Ms Cadwell, a communications graduate who followed her father, former RTE cameraman Bill Cadwell, into television media, was described as a successful, outgoing young woman "with so much to give".

"In her 23 years she had a wonderful life. She had achieved so much - a good degree, the job she wanted. It is only when she is gone that you realise what an impact she had," said her mother, Mary Cadwell.

Driver Liu Yang was 24 at the time and was working and studying in Ireland.

He was driving a 5 Series two-litre BMW he had bought two weeks before.

Arrested and charged with dangerous driving causing death, he fled the country on a fake passport the day before he was due to appear in court.

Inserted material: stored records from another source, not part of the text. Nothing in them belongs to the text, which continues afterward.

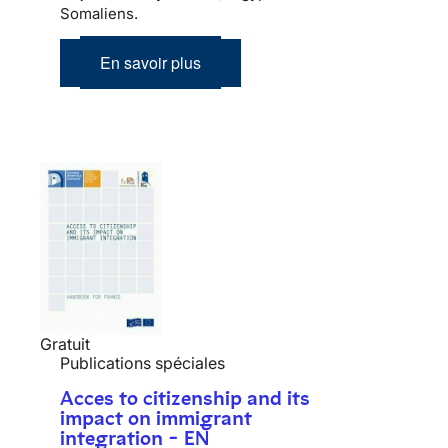
Somaliens.
En savoir plus
Gratuit
Publications spéciales
Acces to citizenship and its
impact on immigrant
integration - EN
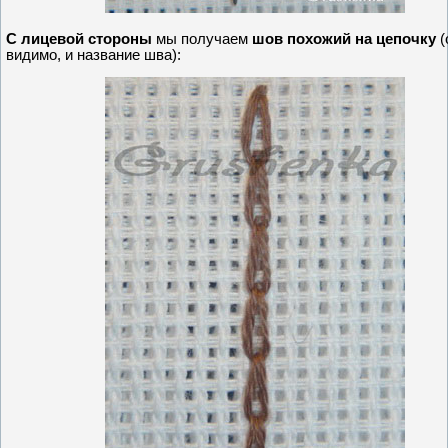
С лицевой стороны
мы получаем
шов похожий на цепочку
(
видимо, и название шва):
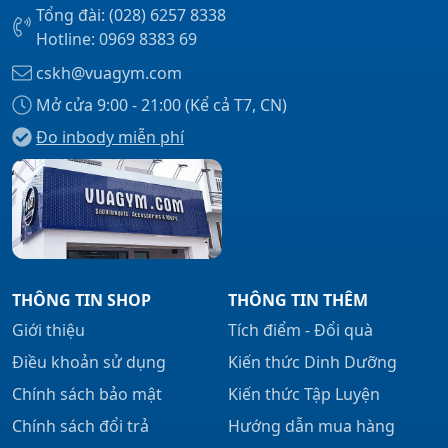
Tổng đài: (028) 6257 8338
Hotline: 0969 8383 69
cskh@vuagym.com
Mở cửa 9:00 - 21:00 (Kể cả T7, CN)
Đo inbody miễn phí
THÔNG TIN SHOP
THÔNG TIN THÊM
Giới thiệu
Tích điểm - Đổi quà
Điều khoản sử dụng
Kiến thức Dinh Dưỡng
Chính sách bảo mật
Kiến thức Tập Luyện
Chính sách đổi trả
Hướng dẫn mua hàng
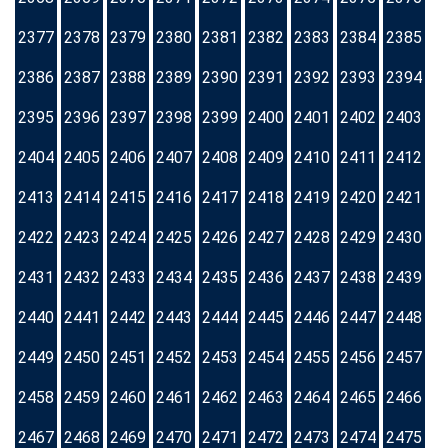
2377
2378
2379
2380
2381
2382
2383
2384
2385
2386
2387
2388
2389
2390
2391
2392
2393
2394
2395
2396
2397
2398
2399
2400
2401
2402
2403
2404
2405
2406
2407
2408
2409
2410
2411
2412
2413
2414
2415
2416
2417
2418
2419
2420
2421
2422
2423
2424
2425
2426
2427
2428
2429
2430
2431
2432
2433
2434
2435
2436
2437
2438
2439
2440
2441
2442
2443
2444
2445
2446
2447
2448
2449
2450
2451
2452
2453
2454
2455
2456
2457
2458
2459
2460
2461
2462
2463
2464
2465
2466
2467
2468
2469
2470
2471
2472
2473
2474
2475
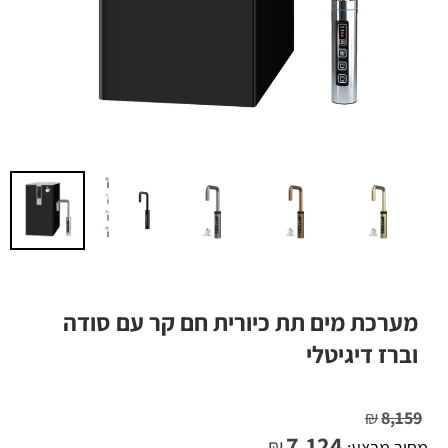
מערכת מים תת כיורית חם קר עם סודה
וברז דיגיטלי
₪
8,159
7,124
₪
מחיר מבצע:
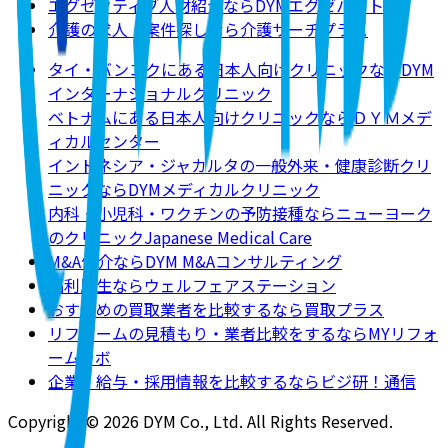
エグゼクティブ人材紹介ならDYMエグゼパート
介護の求人・案件探しなら介護サーチプラス
タイ・バンコクにある日本人向けクリニックならDYM
インターナショナルクリニック
ベトナムにある日本人向けクリニックならＤＹＭメデ
ィカルセンター
インドネシア・ジャカルタの一般外来・健康診断クリ
ニックならDYMメディカルクリニック
内科・小児科・ワクチンの予防接種ならニューヨーク
のクリニックJapanese Medical Care
M&A仲介ならDYM M&Aコンサルティング
福利厚生ならウェルフェアステーション
おすすめの買取業者を比較するなら買取プラス
リフォームの見積もり・業者比較をするならMYリフォ
ームラボ
企業・給与・採用情報を比較するならビジ研！通信
Copyright © 2026 DYM Co., Ltd. All Rights Reserved.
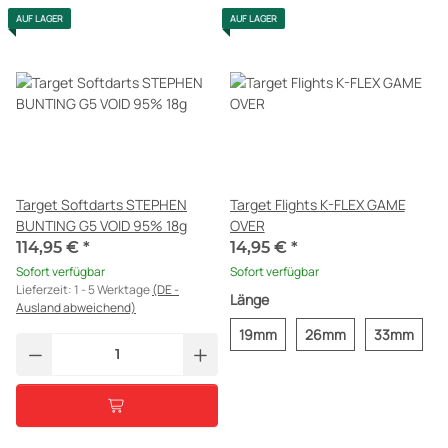
Target Softdarts STEPHEN
Target Flights K-FLEX GAME
BUNTING G5 VOID 95% 18g
OVER
114,95 €
*
14,95 €
*
Sofort verfügbar
Sofort verfügbar
Lieferzeit:
1 - 5 Werktage
(DE -
Länge
Ausland abweichend)
19mm
26mm
33mm
AUF LAGER
AUF LAGER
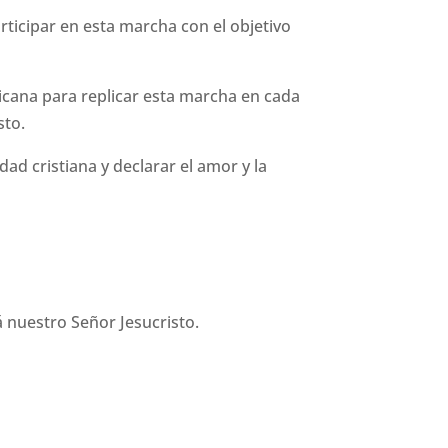
ticipar en esta marcha con el objetivo
ricana para replicar esta marcha en cada
sto.
ad cristiana y declarar el amor y la
á nuestro Señor Jesucristo.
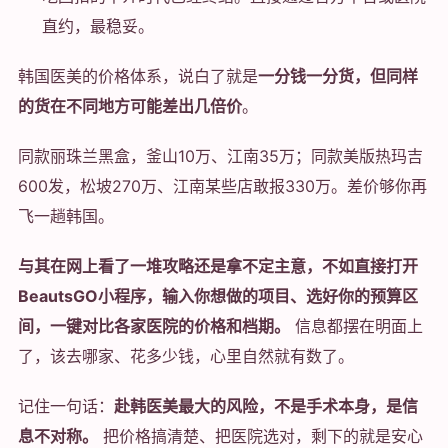
直约，最稳妥。
韩国医美的价格体系，说白了就是
一分钱一分货，但同样
的货在不同地方可能差出几倍价
。
同款丽珠兰黑盒，釜山10万、江南35万；同款美版热玛吉
600发，松坡270万、江南某些店敢报330万。差价够你再
飞一趟韩国。
与其在网上看了一堆攻略还是拿不定主意，不如直接打开
BeautsGO小程序，输入你想做的项目、选好你的预算区
间，一键对比各家医院的价格和档期。
信息都摆在明面上
了，该去哪家、花多少钱，心里自然就有数了。
记住一句话：
赴韩医美最大的风险，不是手术本身，是信
息不对称。
把价格搞清楚、把医院选对，剩下的就是安心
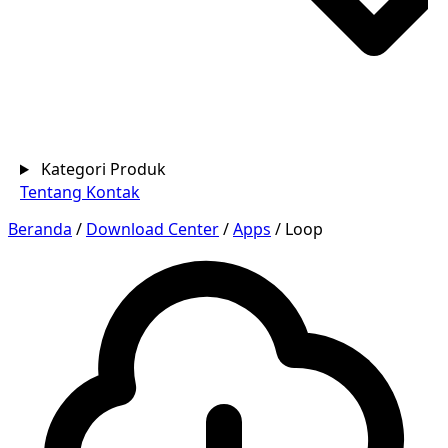
Kategori Produk
Tentang
Kontak
Beranda
/
Download Center
/
Apps
/
Loop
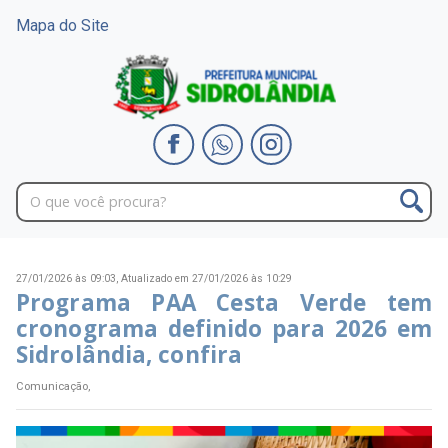
Mapa do Site
27/01/2026 às 09:03,
Atualizado em 27/01/2026 às 10:29
Programa PAA Cesta Verde tem
cronograma definido para 2026 em
Sidrolândia, confira
Comunicação,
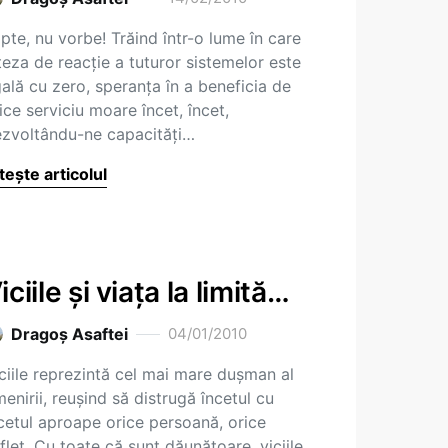
pte, nu vorbe! Trăind într-o lume în care
teza de reacţie a tuturor sistemelor este
ală cu zero, speranţa în a beneficia de
ice serviciu moare încet, încet,
zvoltându-ne capacităţi…
tește articolul
iciile şi viaţa la limită…
Dragoş Asaftei
04/01/2010
ciile reprezintă cel mai mare duşman al
enirii, reuşind să distrugă încetul cu
cetul aproape orice persoană, orice
flet. Cu toate că sunt dăunătoare, viciile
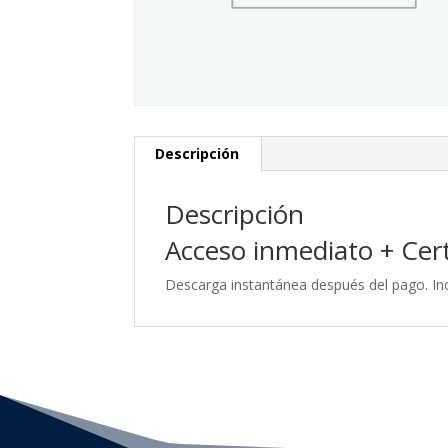
Descripción
Descripción
Acceso inmediato + Certi
Descarga instantánea después del pago. Inc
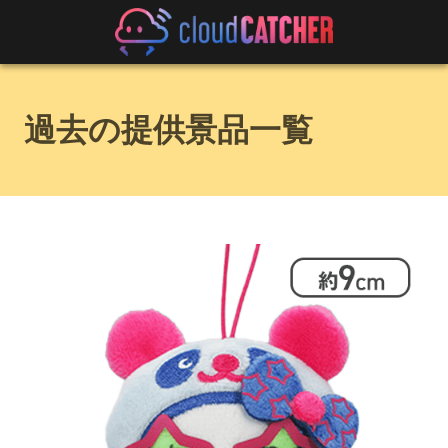
過去の提供景品一覧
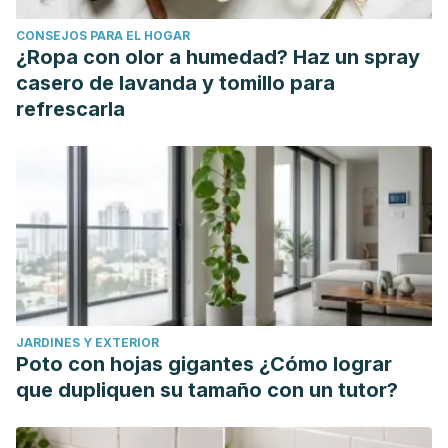
CONSEJOS PARA EL HOGAR
¿Ropa con olor a humedad? Haz un spray
casero de lavanda y tomillo para
refrescarla
JARDINES Y EXTERIOR
Poto con hojas gigantes ¿Cómo lograr
que dupliquen su tamaño con un tutor?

Ms Cadwell had attended a Girl Guides event at her local parish hall the night before she died. She stayed with a friend and was on her way home when the incident happened.

Witness Michael Mooney saw the BMW travelling at up to 60mph in a 30mph zone.

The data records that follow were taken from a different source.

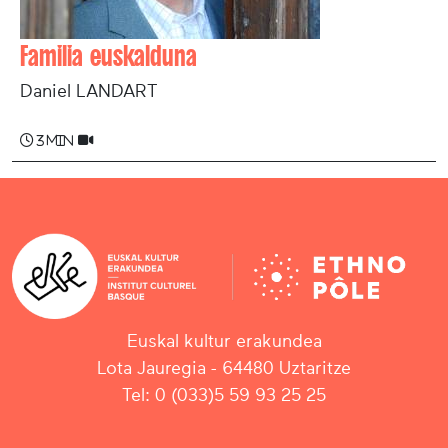
Familia euskalduna
Daniel LANDART
3 min
Euskal kultur erakundea
Lota Jauregia - 64480 Uztaritze
Tel: 0 (033)5 59 93 25 25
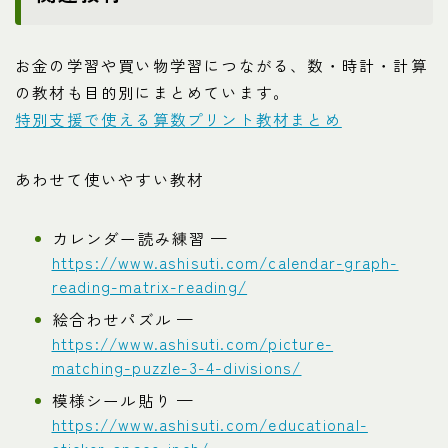
お金の学習や買い物学習につながる、数・時計・計算
の教材も目的別にまとめています。
特別支援で使える算数プリント教材まとめ
あわせて使いやすい教材
カレンダー読み練習 —
https://www.ashisuti.com/calendar-graph-
reading-matrix-reading/
絵合わせパズル —
https://www.ashisuti.com/picture-
matching-puzzle-3-4-divisions/
模様シール貼り —
https://www.ashisuti.com/educational-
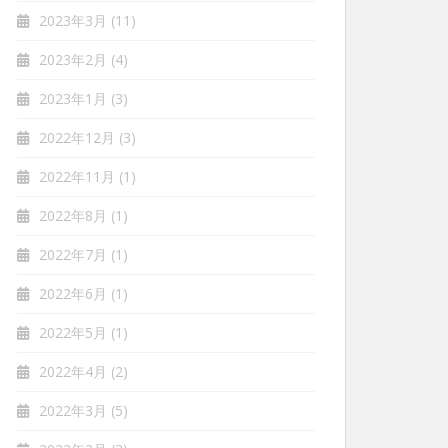
2023年3月
(11)
2023年2月
(4)
2023年1月
(3)
2022年12月
(3)
2022年11月
(1)
2022年8月
(1)
2022年7月
(1)
2022年6月
(1)
2022年5月
(1)
2022年4月
(2)
2022年3月
(5)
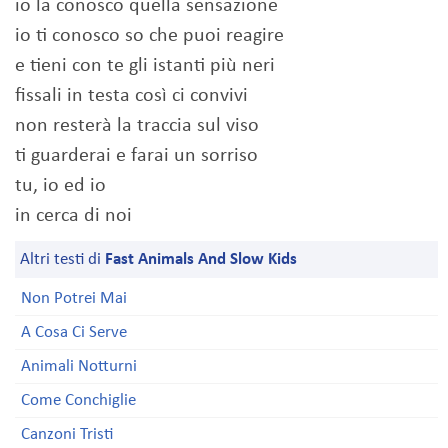
io la conosco quella sensazione
io ti conosco so che puoi reagire
e tieni con te gli istanti più neri
fissali in testa così ci convivi
non resterà la traccia sul viso
ti guarderai e farai un sorriso
tu, io ed io
in cerca di noi
Altri testi di
Fast Animals And Slow Kids
Non Potrei Mai
A Cosa Ci Serve
Animali Notturni
Come Conchiglie
Canzoni Tristi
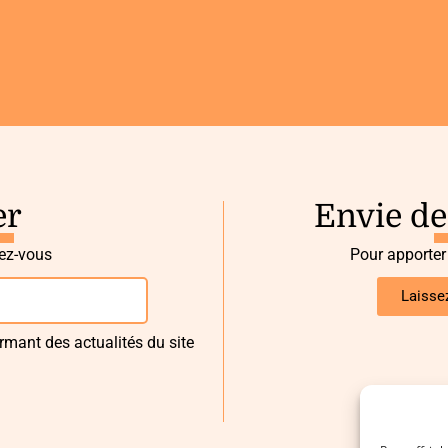
er
Envie de
vez-vous
Pour apporter
Laisse
rmant des actualités du site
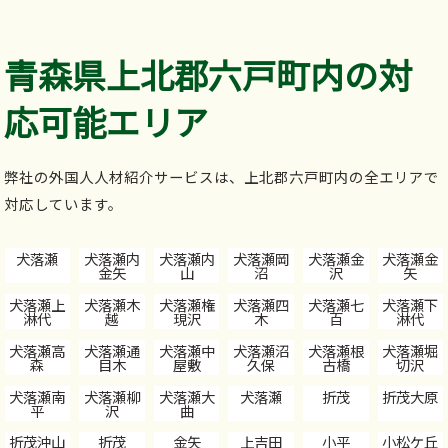
青森県上北郡六戸町内の対
応可能エリア
弊社の外国人人材紹介サービスは、上北郡六戸町内の全エリアで
対応しています。
犬落瀬
犬落瀬内
犬落瀬内
犬落瀬岡
犬落瀬金
犬落瀬金
金矢
山
沼
沢
矢
犬落瀬上
犬落瀬木
犬落瀬権
犬落瀬四
犬落瀬七
犬落瀬下
淋代
越
現沢
木
百
淋代
犬落瀬高
犬落瀬通
犬落瀬中
犬落瀬沼
犬落瀬根
犬落瀬堀
森
目木
屋敷
久保
古橋
切沢
犬落瀬南
犬落瀬柳
犬落瀬大
犬落瀬
折茂
折茂大原
平
沢
曲
折茂沖山
折茂
金矢
上吉田
小平
小松ケ丘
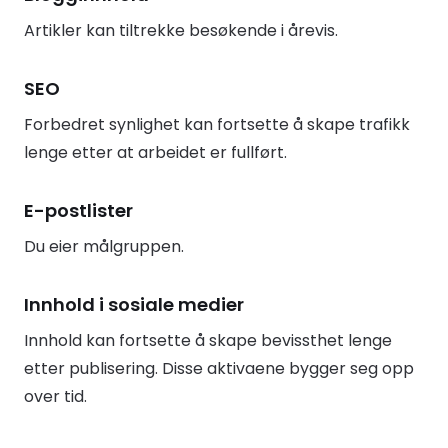
Artikler kan tiltrekke besøkende i årevis.
SEO
Forbedret synlighet kan fortsette å skape trafikk
lenge etter at arbeidet er fullført.
E-postlister
Du eier målgruppen.
Innhold i sosiale medier
Innhold kan fortsette å skape bevissthet lenge
etter publisering. Disse aktivaene bygger seg opp
over tid.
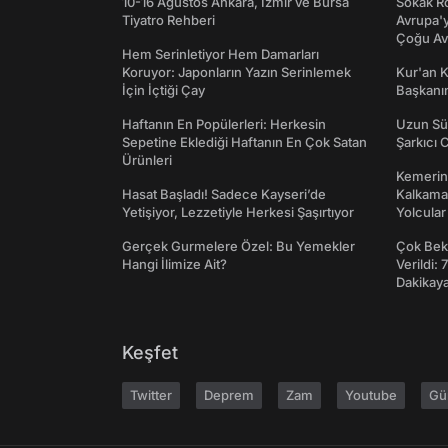
10-16 Ağustos Ankara, İzmir ve Bursa
Sokak Rö
Tiyatro Rehberi
Avrupa'y
Çoğu Av
Hem Serinletiyor Hem Damarları
Koruyor: Japonların Yazın Serinlemek
Kur'an 
İçin İçtiği Çay
Başkanın
Haftanın En Popülerleri: Herkesin
Uzun Sü
Sepetine Eklediği Haftanın En Çok Satan
Şarkıcı 
Ürünleri
Kemerini
Hasat Başladı! Sadece Kayseri’de
Kalkama
Yetişiyor, Lezzetiyle Herkesi Şaşırtıyor
Yolcular
Gerçek Gurmelere Özel: Bu Yemekler
Çok Bekl
Hangi İlimize Ait?
Verildi: 
Dakikay
Keşfet
Twitter
Deprem
Zam
Youtube
Gü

"I saw the back of the car sliding out, and I thought, 'He's going to be in trouble', and turned back," he said.

When he saw Ms Cadwell lying on the footpath, he called an ambulance.

Yang told gardai he had a Chinese driving licence but had failed the theory test here.

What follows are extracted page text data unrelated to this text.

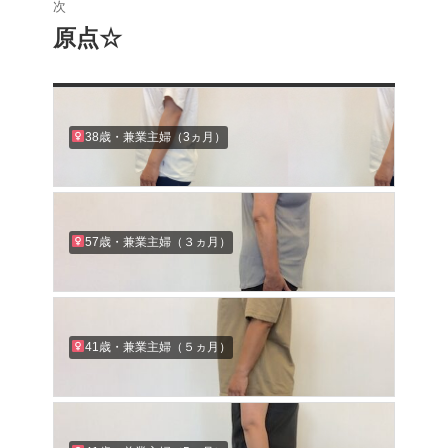
稿:
次
ゲ
原点☆
次
の
ー
投
シ
稿:
38歳・兼業主婦（3ヵ月）
ョ
ン
57歳・兼業主婦（３ヵ月）
41歳・兼業主婦（５ヵ月）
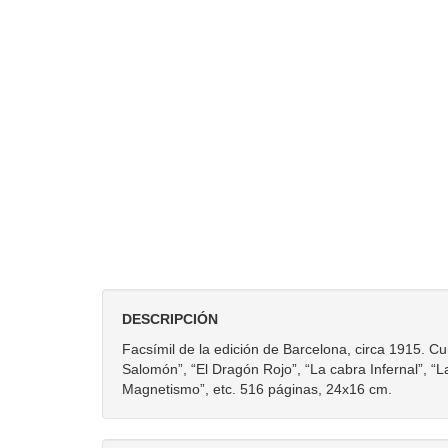
DESCRIPCIÓN
Facsímil de la edición de Barcelona, circa 1915. Cu
Salomón”, “El Dragón Rojo”, “La cabra Infernal”, “L
Magnetismo”, etc. 516 páginas, 24x16 cm.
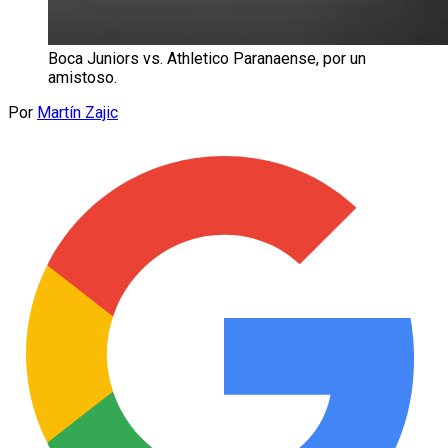
Boca Juniors vs. Athletico Paranaense, por un
amistoso.
Por
Martín Zajic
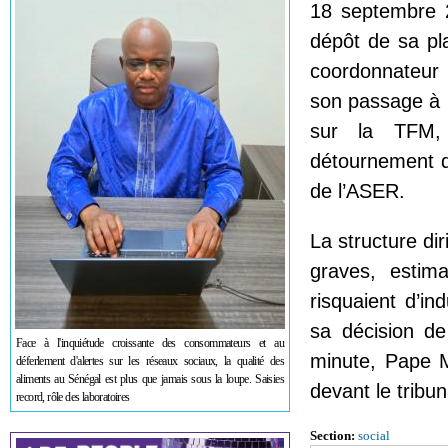
18 septembre 
dépôt de sa pl
coordonnateur 
son passage à 
sur la TFM,
détournement de
de l’ASER.
La structure di
graves, estima
risquaient d’in
sa décision de
Face à l'inquiétude croissante des consommateurs et au
minute, Pape M
déferlement d'alertes sur les réseaux sociaux, la qualité des
aliments au Sénégal est plus que jamais sous la loupe. Saisies
devant le tribu
record, rôle des laboratoires
Section:
social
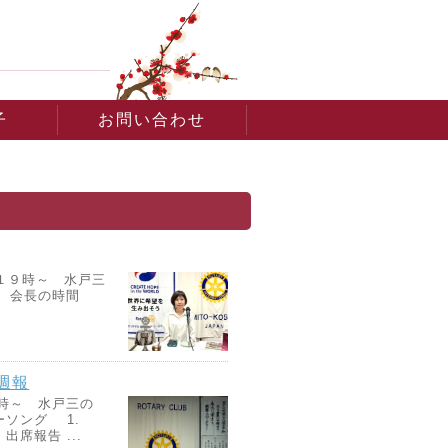
子
お問い合わせ
１９時～ 水戸三
. 会長の時間
週報
９時～ 水戸三の
リーソング 1.
出席報告 ...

"As I was driving up Beaumont Avenue I could not control the car, the road was wet," he said.

Due to appear in court on October 25, 2002, he left Ireland the day before. A bench warrant was issued for his arrest, but he had returned to China on a fake passport.

There is no extradition treaty between Ireland and China, but the case remains open, and if Yang sets foot in any European country he can be sent back here for trial.

First opened in 2002, the inquest concluded with a narra- tive verdict, due to the outstanding charge, from a jury at Dublin Coroner's Court.